Alla fine, contrariamente da quanto emerso lo scorso 28 ottobre, la procura generale presso la Corte d'Appello di Venezia ha rinunciato all'impugnazione contro la condanna all’ergastolo di Filippo Turetta, inizialmente prevista per ottenere il riconoscimento delle aggravanti della crudeltà e dello stalking, escluse in primo grado dalla Corte d’Assise di Venezia.

Lo hanno fatto sapere i legali della famiglia di Giulia Cecchettin, gli avvocati Nicodemo Gentile, Piero Coluccio e Stefano Tigani, cui è stata comunicata la decisione. Che, di fatto, chiude la vicenda processuale, anche alla luce della rinuncia ai motivi di appello di Filippo Turetta. In una lettera, il giovane detenuto nel carcere veronese di Montorio aveva spiegato la sua rinuncia a difendersi assumendosi la «piena responsabilità per quello che ho fatto di cui mi pento ogni giorno sinceramente dal profondo del cuore».

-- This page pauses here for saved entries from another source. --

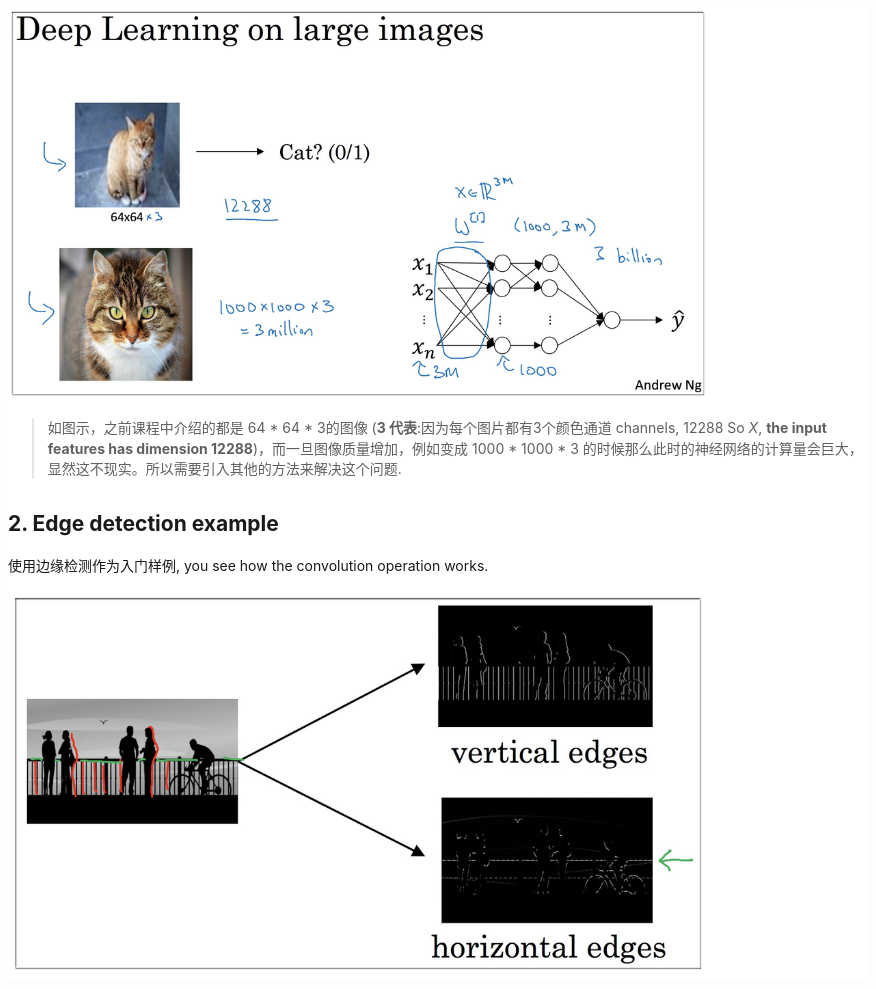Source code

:<img src="/images/deeplearning/C4W1-2_1.png" width="700" />

> 如图示，之前课程中介绍的都是 64 \* 64 \* 3的图像 (**3 代表**:因为每个图片都有3个颜色通道 channels, 12288 So $X$, **the input features has dimension 12288**)，而一旦图像质量增加，例如变成 1000 \* 1000 \* 3 的时候那么此时的神经网络的计算量会巨大，显然这不现实。所以需要引入其他的方法来解决这个问题.

## 2. Edge detection example

使用边缘检测作为入门样例, you see how the convolution operation works.

<img src="/images/deeplearning/C4W1-3_1.png" width="700" />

Quella della procura è una scelta – hanno commentato i legali – che «riteniamo giustamente e pienamente condivisibile. Infatti, la rinuncia dell’imputato rende definitiva la sentenza di primo grado e “cristallizza”, senza più margini di dubbio, la sussistenza dell’aggravante della premeditazione: tra le circostanze più gravi e subdole previste dal nostro ordinamento». L’aggravante, secondo gli avvocati, «assume un significato ancora più drammatico in una vicenda omicidiaria caratterizzata, di fatto, da motivi abietti, arcaici e spregevoli, espressione di una visione distorta del legame affettivo e di un’idea di possesso che nulla ha a che fare con l’amore e il rispetto». Così come la decisione della procura di rinunciare all’appello la allontana dallo spettro di un diritto penale simbolico.

«La famiglia Cecchettin – conclude la nota dei legali -, ha affrontato ogni fase del processo con dolore profondo, ma anche con straordinaria dignità. Oggi sente l’esigenza di voltare pagina, di interrompere quel circuito giudiziario che, inevitabilmente, continuava a riaprire la ferita. Con la definitiva affermazione delle gravissime responsabilità dell'imputato Filippo Turetta, resta ora un impegno essenziale: trasformare il dolore in consapevolezza, affinché la società – a partire dai più giovani – possa riconoscere, prevenire e contrastare le radici profonde della violenza di genere».